Sunday, July 3, 2011

Google+ Early Impressions - Lots to Like - A Few Things to Tweak.

July 4th long weekend with a long list of to dos and fabulous sports on tap (Wimbledon, Womens' Soccer and India-WI test match) dissolved into a Google+ tire kicking session.  It all started when I woke up Saturday AM with an invitation from Pauline Sweetman via Anne Marie Cunningham.



The past 1 and 1/2 days I have been trying to understand the new Social side of Google keeping the education perspectives in mind.  A lot has been written about Google+ already.  So lets take a look at some of the key features of Google+ and what they are missing.

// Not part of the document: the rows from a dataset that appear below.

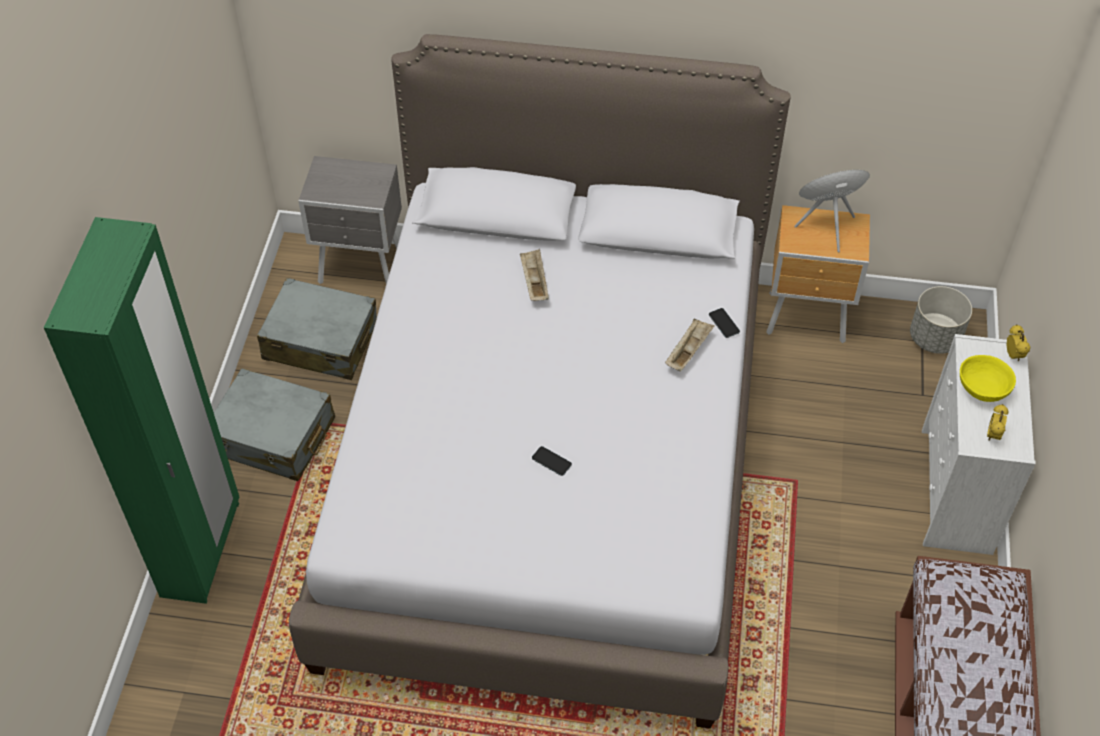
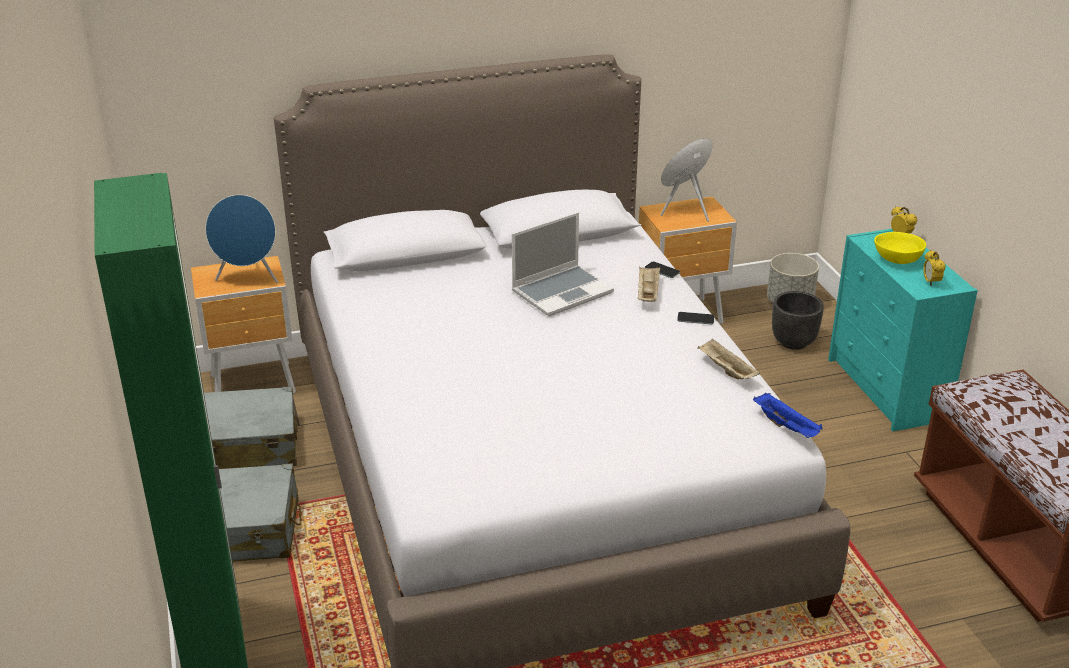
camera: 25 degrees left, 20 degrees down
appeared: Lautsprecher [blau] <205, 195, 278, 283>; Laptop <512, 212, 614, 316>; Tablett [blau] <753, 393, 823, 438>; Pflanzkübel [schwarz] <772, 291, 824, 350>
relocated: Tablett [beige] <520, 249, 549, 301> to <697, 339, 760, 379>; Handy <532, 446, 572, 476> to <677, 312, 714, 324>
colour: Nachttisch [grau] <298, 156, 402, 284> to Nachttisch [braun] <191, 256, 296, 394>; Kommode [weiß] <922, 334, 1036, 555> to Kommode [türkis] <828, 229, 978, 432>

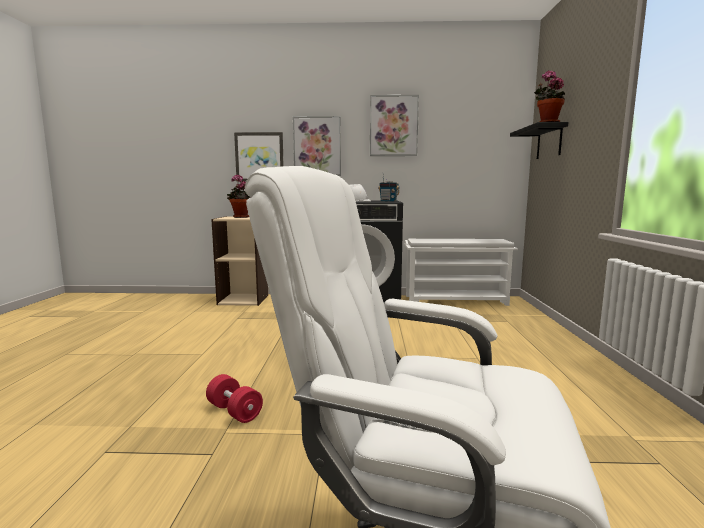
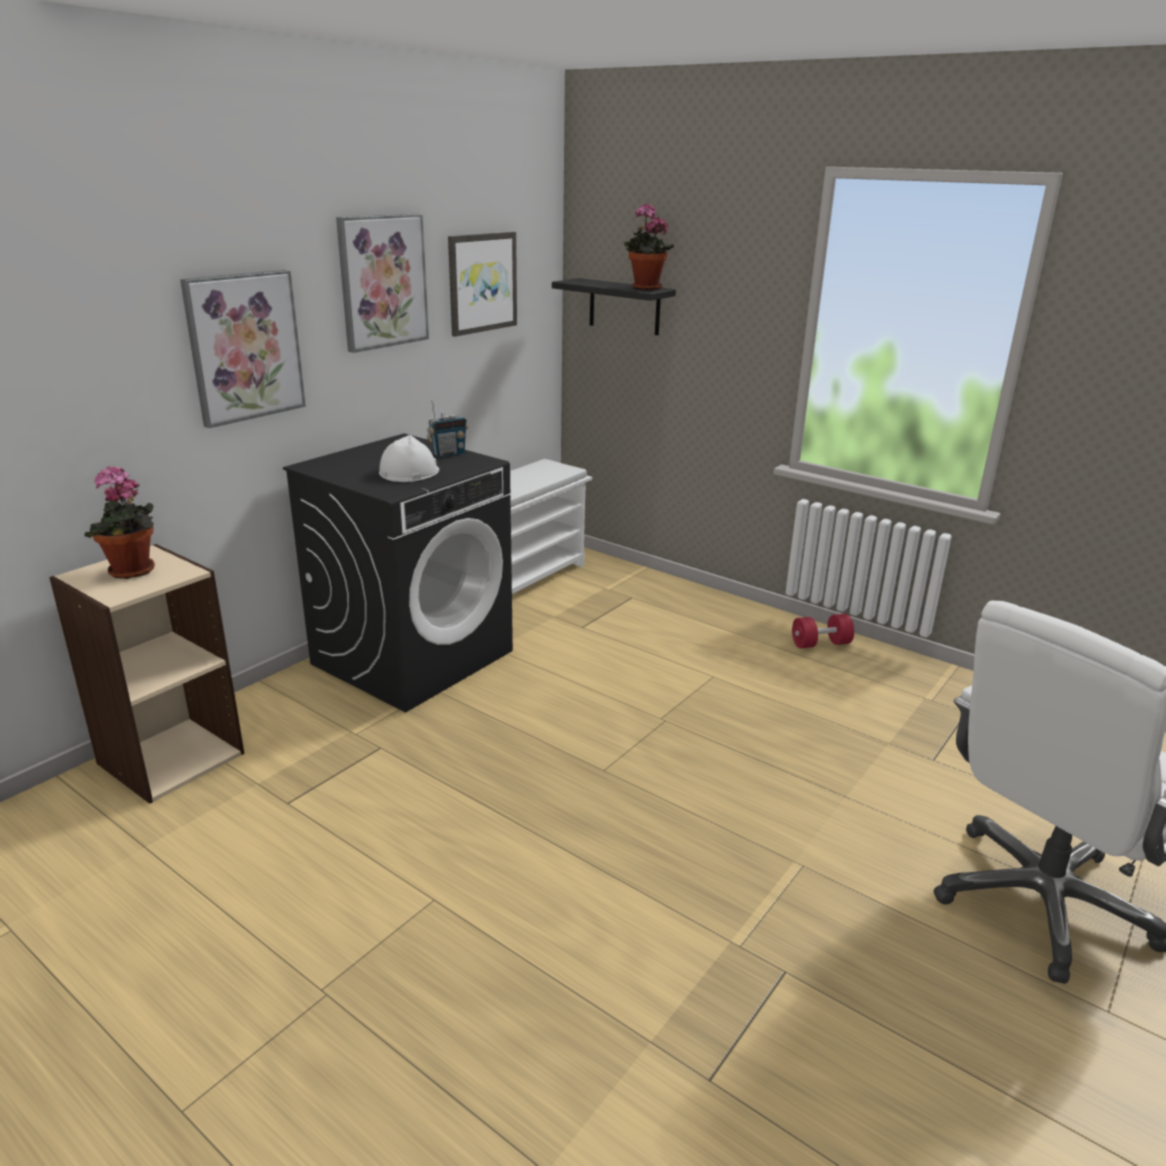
camera: 55 degrees left, 15 degrees up
relocated: Hantel [rot] <206, 374, 263, 423> to <792, 614, 854, 648>; Bild <234, 132, 284, 181> to <448, 232, 517, 337>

  1. The Stream - this is a very Facebook like UI.  The best part of this the ability to filter this stream by specific users.  You do this by creating circles of users and this list is visible on the left side of the page.  The other nice feature is that posts can be quite long allowing for a true conversation like experience.  The comments are not threaded so you cannot reply to a specific persons comment.  The last comment appears at the bottom of the conversation.  The conversation is protected from external viewers - it shows up only on the stream of people in the circle selected by the original poster.  There are several nuances and exceptions to this but as long as the folks in the circle adhere to certain rules, this conversation will be "private".  You can disable re-sharing of the posts but at the time of this writing, Google+ allows you to grab a link to a post and pasting this in a browser allows one to view the post even without logging into Google+!. Will this level of privacy be sufficient to overcome educators' and parents' resistance to getting school kids on Google+?

  2. Circles - Uniquely Google+ designed visual approach to organizing your contacts.  As long as the folks in the circle don't break the trust, the content of the conversations, photos etc will stay in the circle.  I think this set the bar very high for adopting Google+ to share any kind of sensitive information in a circle.  This is still much better than FB but users will probably leave all their sensitive information shareable only with immediate family or very close friends.  

  3. Hangout - This is probably the biggest home run of Google+.  The ability to do up to 10 user video conference at the drop of a hat is awesome.  You can "hangout" with your circle and any circle member who is around can drop in for a chat.  The other evening I joined Anne Marie's hangout session and we had the most interesting and educational conversation for over 90 min.  I know because Hangout asks you at 90 minutes if you are still there!  You can imagine using this with students and other learners.  Since Hangouts are not stored, the privacy is even better protected.  You can see a webcam feed of every one in the session.  The only part missing is a white board sharing feature which will be coming soon I guess (hope).

  4. Sparks - Users can select or create a feed of regularly updated data in their area of interest.  As they read this, they can share with their Google+ Stream.  Unfortunately it does not support Google Reader and it does not support RSS feeds.  I hope this gets fixed quickly.  Most users will want to decide what goes into their feeds rather than let Google+ decide this in the background.  I like to go through my stream of information from Journals, Blogs etc on Google Reader.  I like to tag, share with notes, and send to Facebook or Twitter.  Right now there is no way to do this with Google+.  The shared articles show up on Buzz but that is buried 3 clicks down from the Google Stream.  

Conclusions:  So there you are.  There are many good things about Google+.  Google has hundreds of millions of people who use its products on a daily basis.  It has had the opportunity to study other social networking apps and seen what the deficits are.  It has so many different apps like the Google Calendar, Google Groups, Google Reader and Blogger that are hugely successful.  Google must have a strategy of pulling these together seamlessly into Google+.  If not it will be a case of unfulfilled potential.  


A lot of information here may become irrelevant very quickly as Google+ gets feedback and makes changes based on its limited roll out and beta testing.  I hope it does.